WHAT YOU NEED TO DO
The records below need to be repeated exactly, though not their pictures.

Content revision data

BEGIN

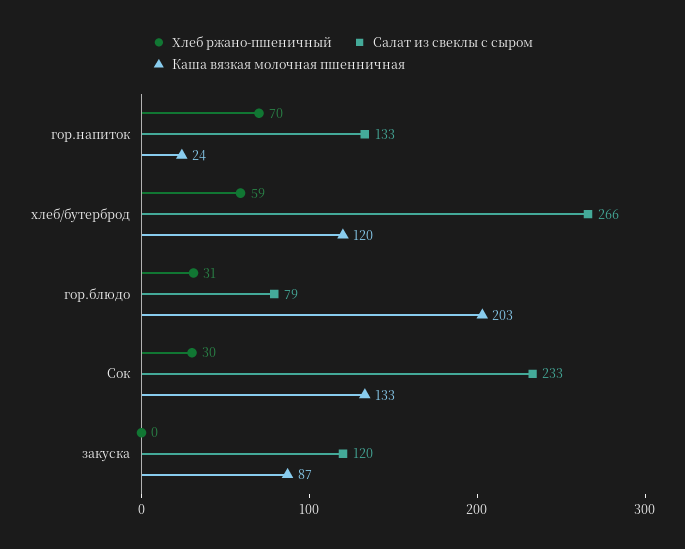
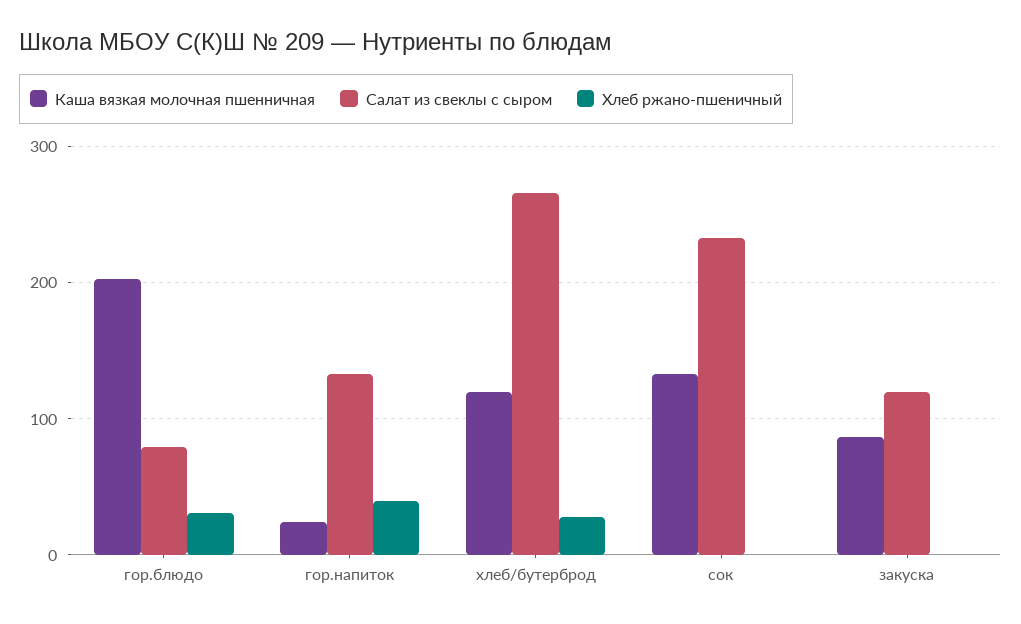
  {
    "Хлеб ржано-пшеничный": {
-     "гор.напиток": 70,
+     "гор.напиток": 40,
-     "хлеб/бутерброд": 59,
+     "хлеб/бутерброд": 30,
      "гор.блюдо": 31,
-     "Сок": 30,
+     "Сок": 0,
      "закуска": 0
    },
    "Салат из свеклы с сыром": {
      "гор.напиток": 133,
      "хлеб/бутерброд": 266,
      "гор.блюдо": 79,
      "Сок": 233,
      "закуска": 120
    },
    "Каша вязкая молочная пшенничная": {
      "гор.напиток": 24,
      "хлеб/бутерброд": 120,
      "гор.блюдо": 203,
      "Сок": 133,
      "закуска": 87
    }
  }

END

RESULT BELOW
  {
    "Хлеб ржано-пшеничный": {
-     "гор.напиток": 70,
+     "гор.напиток": 40,
-     "хлеб/бутерброд": 59,
+     "хлеб/бутерброд": 30,
      "гор.блюдо": 31,
-     "Сок": 30,
+     "Сок": 0,
      "закуска": 0
    },
    "Салат из свеклы с сыром": {
      "гор.напиток": 133,
      "хлеб/бутерброд": 266,
      "гор.блюдо": 79,
      "Сок": 233,
      "закуска": 120
    },
    "Каша вязкая молочная пшенничная": {
      "гор.напиток": 24,
      "хлеб/бутерброд": 120,
      "гор.блюдо": 203,
      "Сок": 133,
      "закуска": 87
    }
  }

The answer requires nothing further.